TASK TO CARRY OUT. The result should be every line of the listing that contains "redirectOnResult".

RECORDS SHOWN.
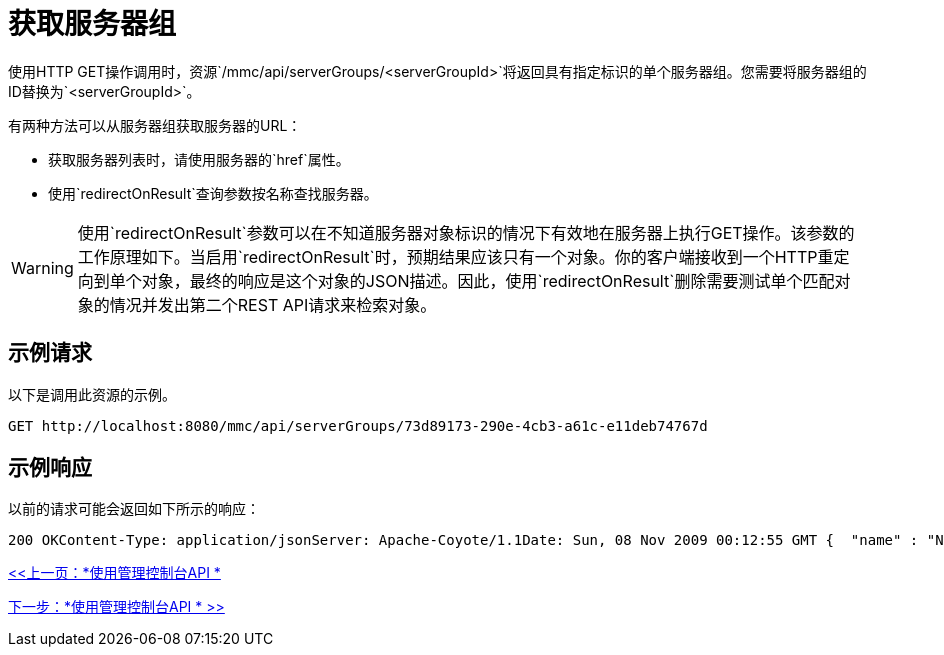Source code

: = 获取服务器组

使用HTTP GET操作调用时，资源`/mmc/api/serverGroups/<serverGroupId>`将返回具有指定标识的单个服务器组。您需要将服务器组的ID替换为`<serverGroupId>`。

有两种方法可以从服务器组获取服务器的URL：

* 获取服务器列表时，请使用服务器的`href`属性。
* 使用`redirectOnResult`查询参数按名称查找服务器。

[WARNING]
使用`redirectOnResult`参数可以在不知道服务器对象标识的情况下有效地在服务器上执行GET操作。该参数的工作原理如下。当启用`redirectOnResult`时，预期结果应该只有一个对象。你的客户端接收到一个HTTP重定向到单个对象，最终的响应是这个对象的JSON描述。因此，使用`redirectOnResult`删除需要测试单个匹配对象的情况并发出第二个REST API请求来检索对象。

== 示例请求

以下是调用此资源的示例。

`+GET http://localhost:8080/mmc/api/serverGroups/73d89173-290e-4cb3-a61c-e11deb74767d+`

== 示例响应

以前的请求可能会返回如下所示的响应：

[source, json, linenums]
----
200 OKContent-Type: application/jsonServer: Apache-Coyote/1.1Date: Sun, 08 Nov 2009 00:12:55 GMT {  "name" : "NewGroupName",  "id" : "73d89173-290e-4cb3-a61c-e11deb74767d",  "serverCount" : 0,  "href" : "http://localhost:8080/mmc/api/serverGroups/73d89173-290e-4cb3-a61c-e11deb74767d"}
----

link:/mule-management-console/v/3.2/using-the-management-console-api[<<上一页：*使用管理控制台API *]

link:/mule-management-console/v/3.2/using-the-management-console-api[下一步：*使用管理控制台API * >>]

SOLUTION FOR THIS TASK.
* 使用`redirectOnResult`查询参数按名称查找服务器。
使用`redirectOnResult`参数可以在不知道服务器对象标识的情况下有效地在服务器上执行GET操作。该参数的工作原理如下。当启用`redirectOnResult`时，预期结果应该只有一个对象。你的客户端接收到一个HTTP重定向到单个对象，最终的响应是这个对象的JSON描述。因此，使用`redirectOnResult`删除需要测试单个匹配对象的情况并发出第二个REST API请求来检索对象。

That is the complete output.